No issue when just using authentication IPsec services. When you start
encrypting for confidentiality then:
a) you may end up trusting your endpoints more and perform sanity
checks other than 'deep inspection' to mitigate spoofed and unwanted
traffic
b) you may have a corporate policy where you need the capability to
look at all traffic and therefore are required to use some IPsec
intermediary device which acts as an endpoint on behalf of other
corporate hosts (and decrypts/encrypts the traffic).

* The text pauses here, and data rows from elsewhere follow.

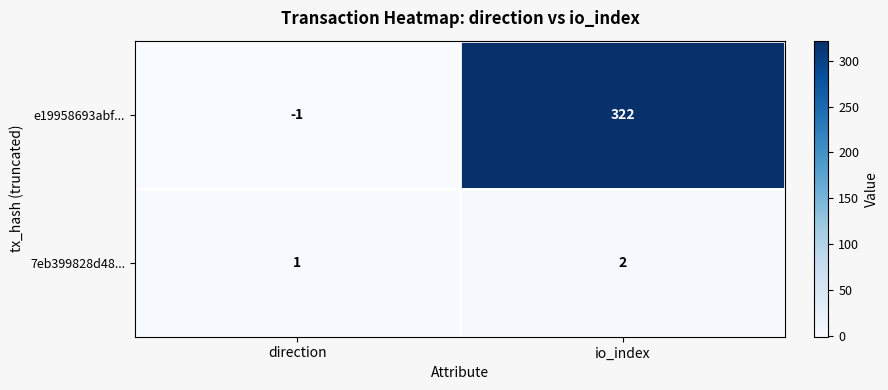

What is the minimum value shown in the chart?

-1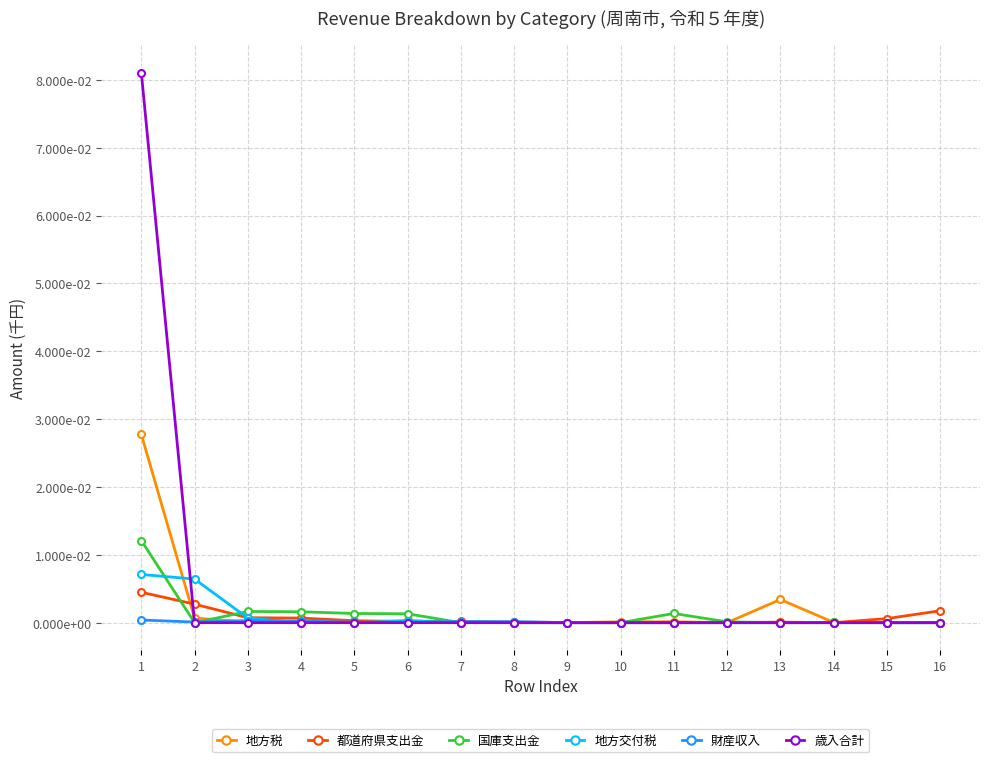

Is it true that 国庫支出金 equals 0.0 at 2?

False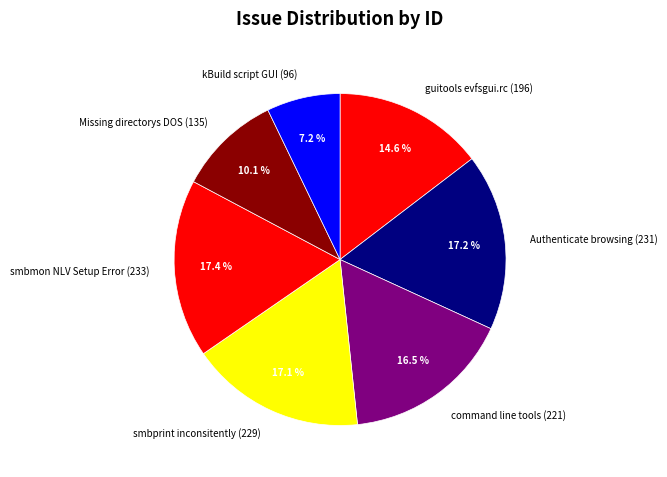

Is there a majority slice in this chart?

No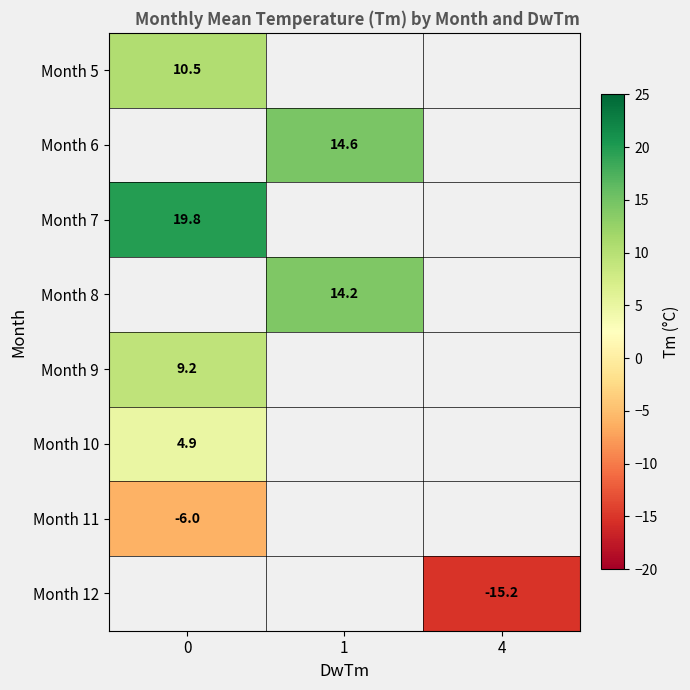

Is it true that Month 9 equals 9.2 at 0?

True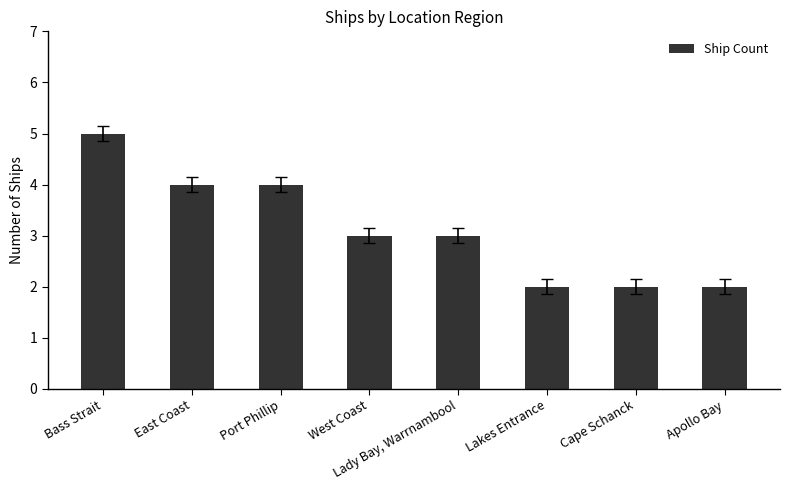

True or false: the data shows 7 at Port Phillip.

False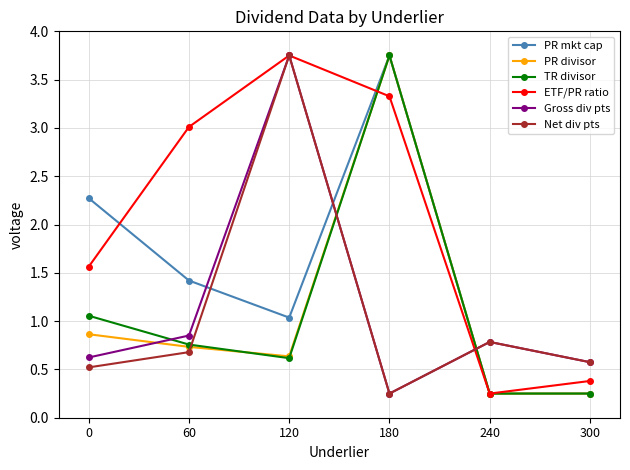

At which category does PR mkt cap reach its first local peak?

180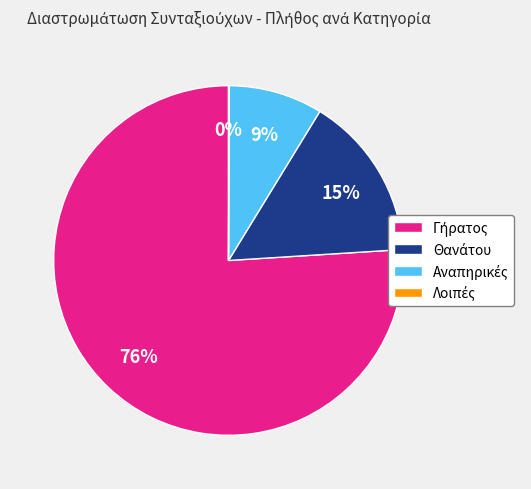

Does any single category account for the majority?

Yes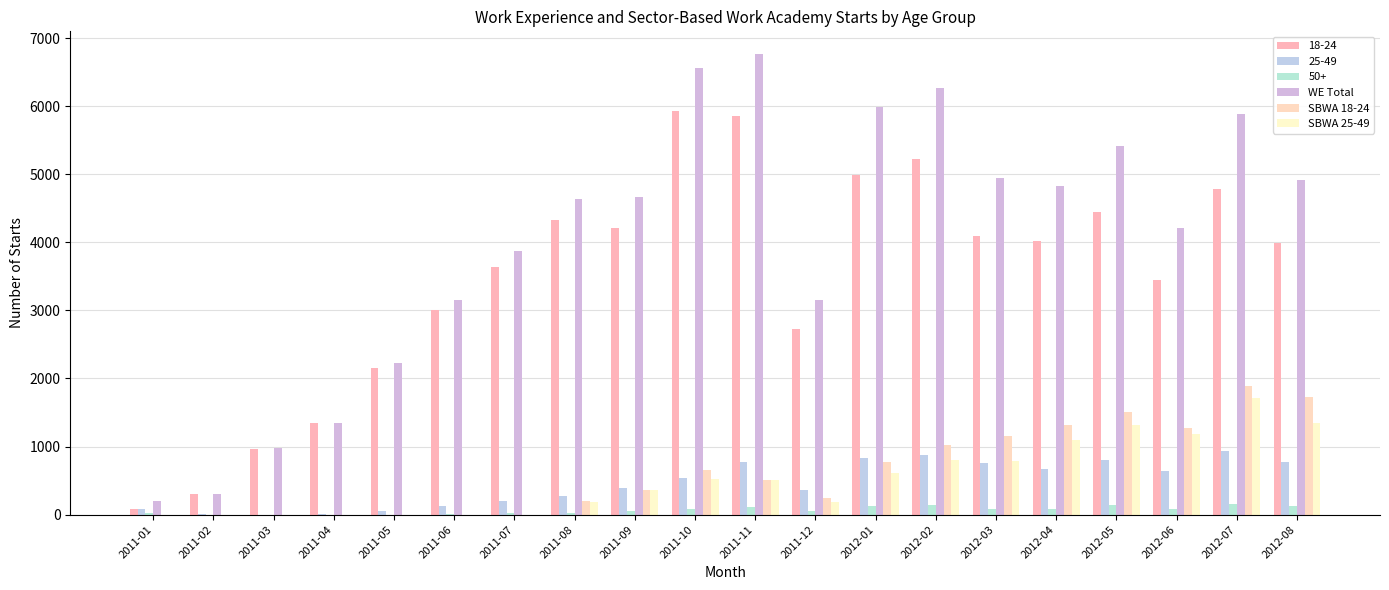

Are the bars horizontal?

No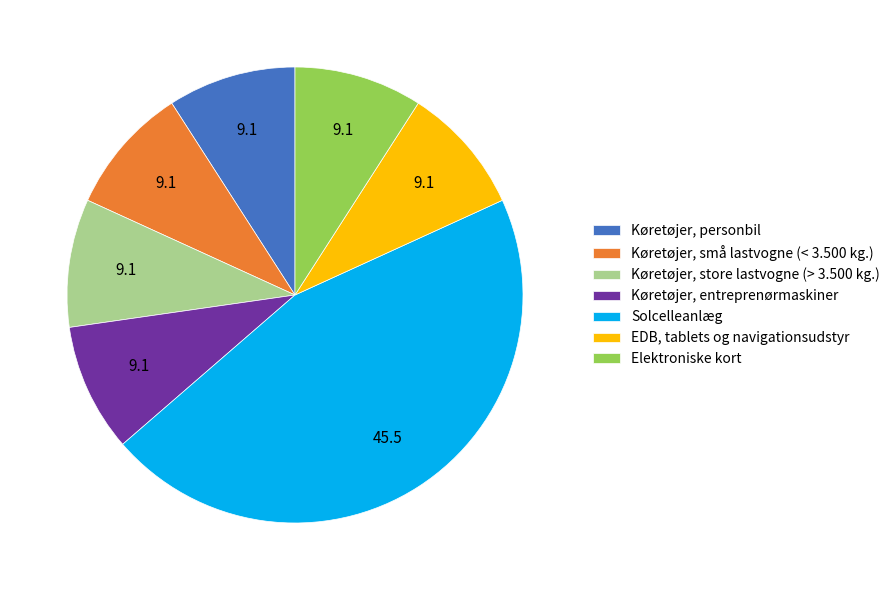

Does any single category account for the majority?

No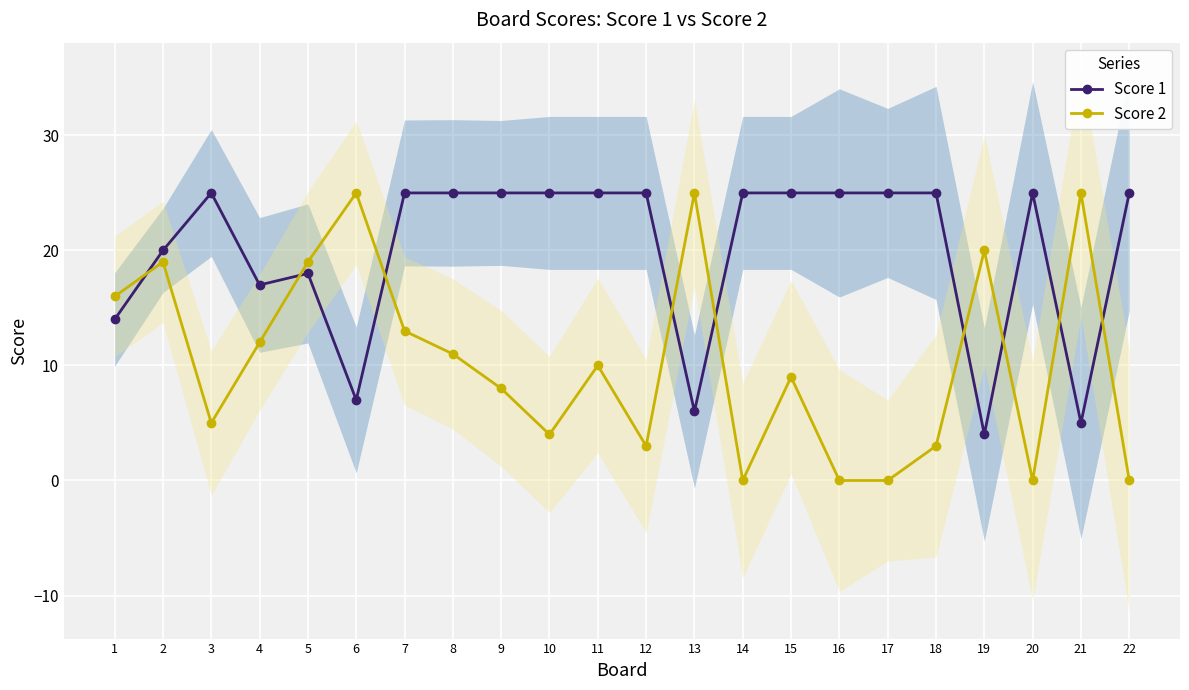

How many interior local peaks does the Score 2 series have?

7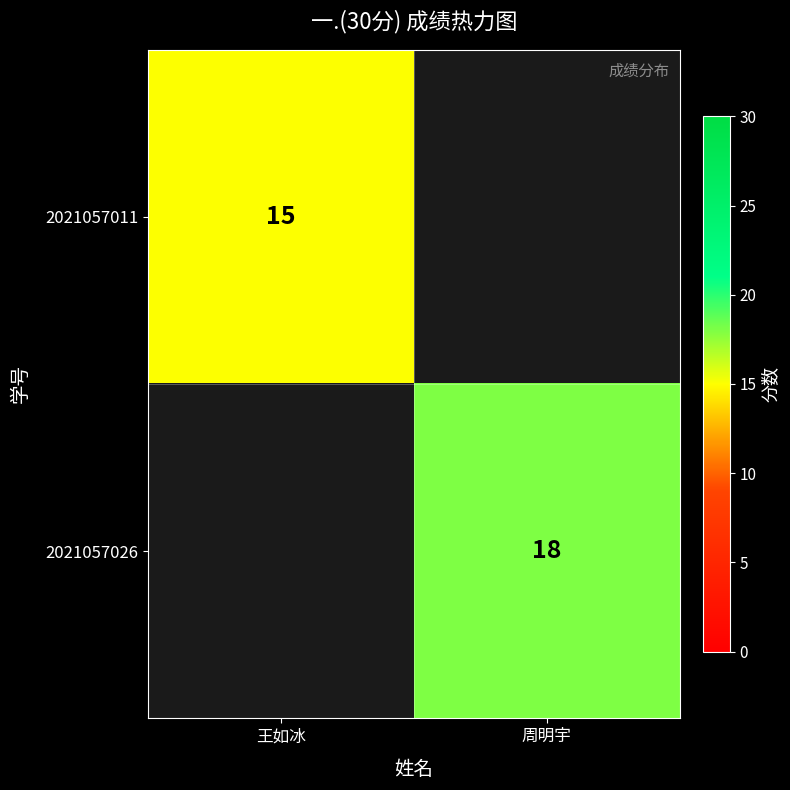

How many series are shown in this chart?

2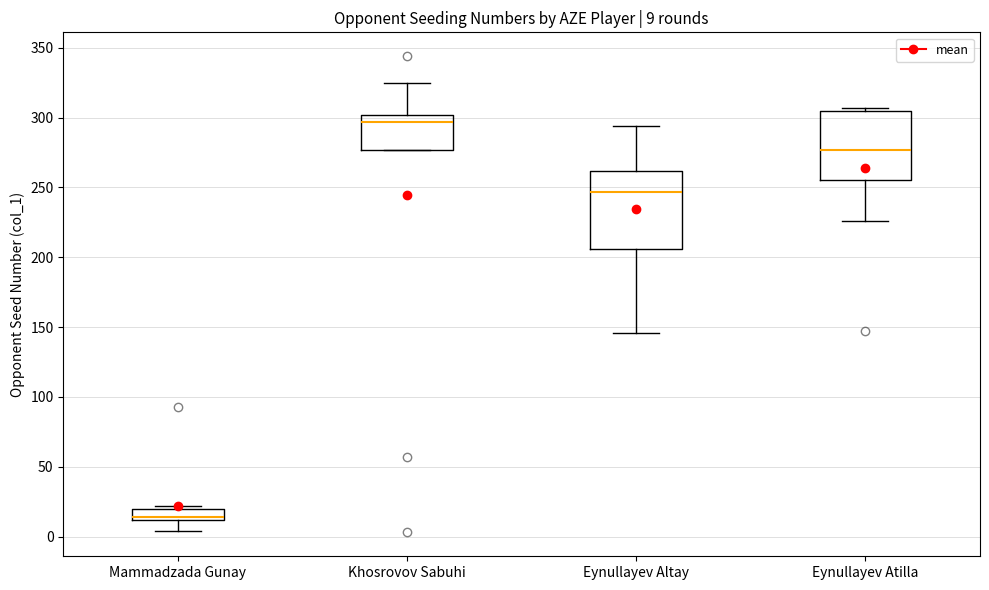

Which box has the highest median line?

Khosrovov Sabuhi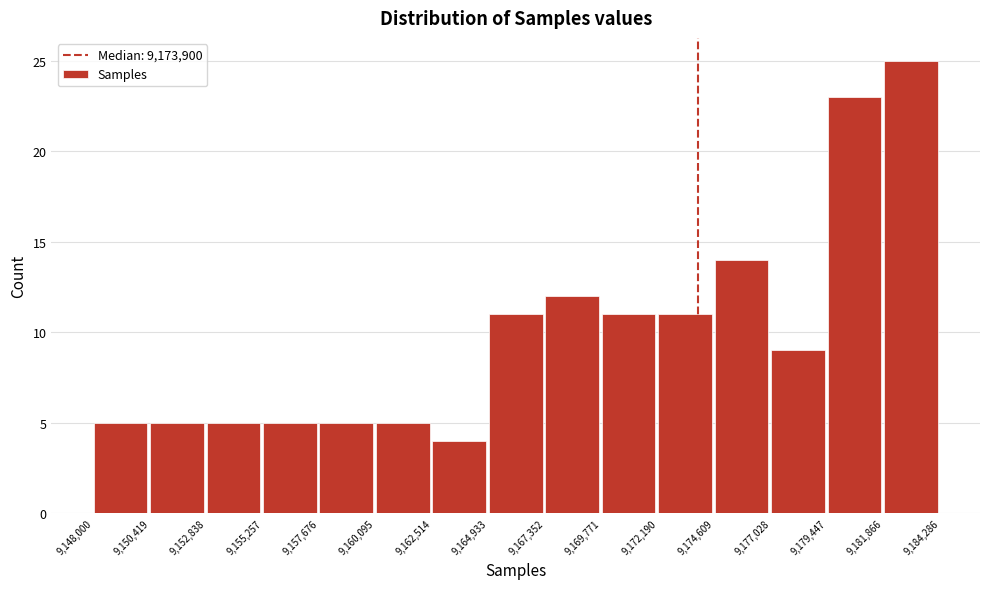

How tall is the bar that spans 9,157,676 to 9,160,095 on the x-axis? The values are not printed on the chart, so give them approximately, as read against the axis.

5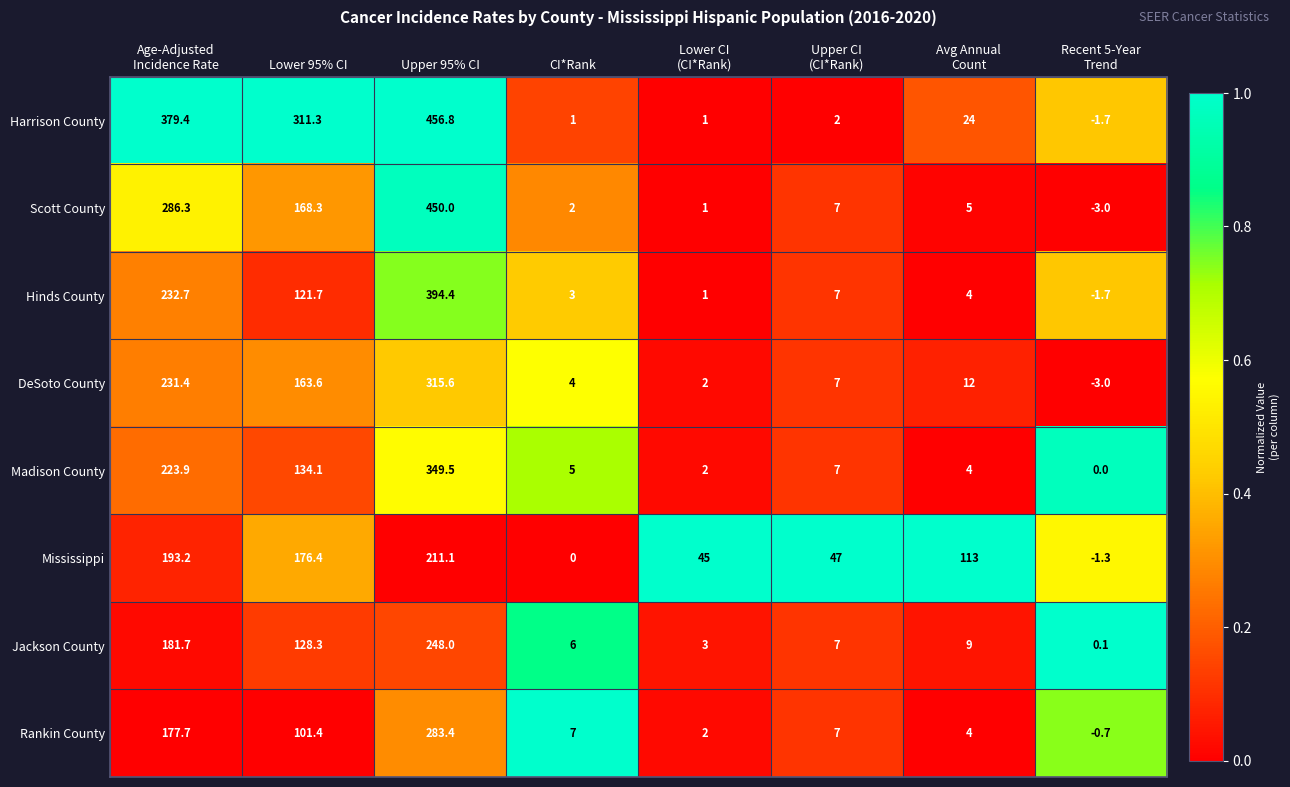

Which series changed the most between Lower CI
(CI*Rank) and Recent 5-Year
Trend?

Mississippi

An IPv6 network is sufficiently different from IPv4 that I encourage
folks to not simply slap an IPv4 security model onto future IPv6
networks.
- merike
www.doubleshotsecurity.com
On Dec 31, 2004, at 9:32 AM, Sam Stickland wrote:
>
> Since IPSEC is an integral part of IPv6 won't this have an affect on
> the deep packet inspection firewalls? Is this type of inspection
> expected to work in IPv6?
>
> Perhaps using some kind of NAP the firewall is allowed to speak on
> behalf of the host(s) it firewalls, so that to the client it appears
> to be the firewall itself appears to be the IPSEC endpoint?